## Dataset entries
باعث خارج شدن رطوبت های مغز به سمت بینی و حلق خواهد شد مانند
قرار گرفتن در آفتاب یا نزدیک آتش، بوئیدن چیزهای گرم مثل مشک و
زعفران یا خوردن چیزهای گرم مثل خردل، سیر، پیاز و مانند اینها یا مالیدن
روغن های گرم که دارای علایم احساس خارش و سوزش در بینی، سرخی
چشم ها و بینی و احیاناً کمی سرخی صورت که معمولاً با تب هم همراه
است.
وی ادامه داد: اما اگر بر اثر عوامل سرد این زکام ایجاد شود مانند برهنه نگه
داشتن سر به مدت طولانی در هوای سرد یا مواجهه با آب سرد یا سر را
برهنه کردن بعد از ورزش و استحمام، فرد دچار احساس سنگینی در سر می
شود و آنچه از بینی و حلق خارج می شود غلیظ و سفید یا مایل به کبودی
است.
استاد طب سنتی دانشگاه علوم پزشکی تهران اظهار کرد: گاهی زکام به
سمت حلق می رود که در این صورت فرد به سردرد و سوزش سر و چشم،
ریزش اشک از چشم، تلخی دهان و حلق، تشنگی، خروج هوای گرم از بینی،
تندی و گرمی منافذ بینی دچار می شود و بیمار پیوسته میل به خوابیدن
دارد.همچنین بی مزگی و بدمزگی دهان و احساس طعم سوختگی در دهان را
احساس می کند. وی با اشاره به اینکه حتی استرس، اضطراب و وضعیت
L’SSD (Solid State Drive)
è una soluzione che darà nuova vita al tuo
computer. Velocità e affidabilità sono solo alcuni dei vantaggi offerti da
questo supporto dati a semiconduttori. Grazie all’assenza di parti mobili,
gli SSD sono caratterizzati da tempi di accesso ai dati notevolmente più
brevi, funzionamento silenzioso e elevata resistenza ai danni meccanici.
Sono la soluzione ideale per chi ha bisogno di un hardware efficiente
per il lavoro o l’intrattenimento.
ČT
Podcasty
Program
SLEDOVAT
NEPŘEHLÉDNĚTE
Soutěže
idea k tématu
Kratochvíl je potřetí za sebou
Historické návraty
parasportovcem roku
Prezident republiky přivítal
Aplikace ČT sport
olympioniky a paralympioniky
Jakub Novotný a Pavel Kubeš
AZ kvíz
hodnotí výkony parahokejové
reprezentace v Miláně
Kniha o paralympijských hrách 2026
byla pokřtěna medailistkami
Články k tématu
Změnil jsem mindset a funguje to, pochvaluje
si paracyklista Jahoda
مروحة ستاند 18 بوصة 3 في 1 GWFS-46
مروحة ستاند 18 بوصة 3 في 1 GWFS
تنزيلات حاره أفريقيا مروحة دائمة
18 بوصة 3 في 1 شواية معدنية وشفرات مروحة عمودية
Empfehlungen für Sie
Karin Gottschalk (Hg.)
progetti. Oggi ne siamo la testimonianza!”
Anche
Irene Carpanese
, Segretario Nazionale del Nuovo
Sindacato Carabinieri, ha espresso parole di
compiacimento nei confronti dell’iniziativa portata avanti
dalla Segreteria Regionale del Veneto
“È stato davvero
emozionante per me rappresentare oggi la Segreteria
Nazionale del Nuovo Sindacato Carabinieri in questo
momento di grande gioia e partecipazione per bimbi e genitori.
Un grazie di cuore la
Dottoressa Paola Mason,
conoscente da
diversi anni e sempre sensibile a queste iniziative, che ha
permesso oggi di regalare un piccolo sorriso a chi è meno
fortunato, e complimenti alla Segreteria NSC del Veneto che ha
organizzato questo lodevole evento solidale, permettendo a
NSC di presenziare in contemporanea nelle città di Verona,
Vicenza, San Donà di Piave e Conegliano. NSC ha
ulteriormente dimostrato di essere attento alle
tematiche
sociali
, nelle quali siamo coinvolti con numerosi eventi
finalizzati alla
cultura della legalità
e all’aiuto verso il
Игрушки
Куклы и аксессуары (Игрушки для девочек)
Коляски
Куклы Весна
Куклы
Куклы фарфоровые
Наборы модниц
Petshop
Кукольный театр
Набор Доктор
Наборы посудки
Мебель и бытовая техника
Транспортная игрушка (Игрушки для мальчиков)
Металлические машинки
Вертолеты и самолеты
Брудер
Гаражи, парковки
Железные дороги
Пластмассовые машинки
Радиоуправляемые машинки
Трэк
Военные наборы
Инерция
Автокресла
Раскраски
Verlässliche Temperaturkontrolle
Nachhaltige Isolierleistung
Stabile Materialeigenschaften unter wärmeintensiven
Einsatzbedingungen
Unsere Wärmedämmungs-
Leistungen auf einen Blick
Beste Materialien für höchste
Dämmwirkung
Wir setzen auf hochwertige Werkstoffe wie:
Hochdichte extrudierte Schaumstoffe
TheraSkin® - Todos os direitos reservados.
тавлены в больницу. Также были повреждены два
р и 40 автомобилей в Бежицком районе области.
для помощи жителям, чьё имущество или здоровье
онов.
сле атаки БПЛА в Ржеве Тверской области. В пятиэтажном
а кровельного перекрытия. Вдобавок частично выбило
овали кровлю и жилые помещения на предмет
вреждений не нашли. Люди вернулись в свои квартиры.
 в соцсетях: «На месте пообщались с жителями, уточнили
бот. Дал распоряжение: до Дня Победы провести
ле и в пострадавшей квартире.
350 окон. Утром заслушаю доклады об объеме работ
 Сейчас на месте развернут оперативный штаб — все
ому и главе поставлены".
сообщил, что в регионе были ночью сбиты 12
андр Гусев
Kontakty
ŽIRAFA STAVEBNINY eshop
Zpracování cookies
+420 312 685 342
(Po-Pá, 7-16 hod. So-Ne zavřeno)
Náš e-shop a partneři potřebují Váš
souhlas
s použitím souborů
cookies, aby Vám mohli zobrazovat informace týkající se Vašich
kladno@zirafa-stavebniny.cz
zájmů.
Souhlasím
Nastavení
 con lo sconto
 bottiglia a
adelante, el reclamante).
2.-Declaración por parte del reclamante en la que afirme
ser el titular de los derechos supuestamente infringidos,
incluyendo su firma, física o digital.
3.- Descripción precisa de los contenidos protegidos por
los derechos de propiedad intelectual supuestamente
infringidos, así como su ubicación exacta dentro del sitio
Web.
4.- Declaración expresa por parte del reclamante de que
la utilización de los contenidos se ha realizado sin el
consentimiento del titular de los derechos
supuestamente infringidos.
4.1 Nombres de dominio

## EXERCISE AIM
Reproduce word for word the part of the listing that opens with its very first line and closes with the line containing "ریزش اشک از", keeping both of those lines.

## ANSWER FOR THE TASK
باعث خارج شدن رطوبت های مغز به سمت بینی و حلق خواهد شد مانند
قرار گرفتن در آفتاب یا نزدیک آتش، بوئیدن چیزهای گرم مثل مشک و
زعفران یا خوردن چیزهای گرم مثل خردل، سیر، پیاز و مانند اینها یا مالیدن
روغن های گرم که دارای علایم احساس خارش و سوزش در بینی، سرخی
چشم ها و بینی و احیاناً کمی سرخی صورت که معمولاً با تب هم همراه
است.
وی ادامه داد: اما اگر بر اثر عوامل سرد این زکام ایجاد شود مانند برهنه نگه
داشتن سر به مدت طولانی در هوای سرد یا مواجهه با آب سرد یا سر را
برهنه کردن بعد از ورزش و استحمام، فرد دچار احساس سنگینی در سر می
شود و آنچه از بینی و حلق خارج می شود غلیظ و سفید یا مایل به کبودی
است.
استاد طب سنتی دانشگاه علوم پزشکی تهران اظهار کرد: گاهی زکام به
سمت حلق می رود که در این صورت فرد به سردرد و سوزش سر و چشم،
ریزش اشک از چشم، تلخی دهان و حلق، تشنگی، خروج هوای گرم از بینی،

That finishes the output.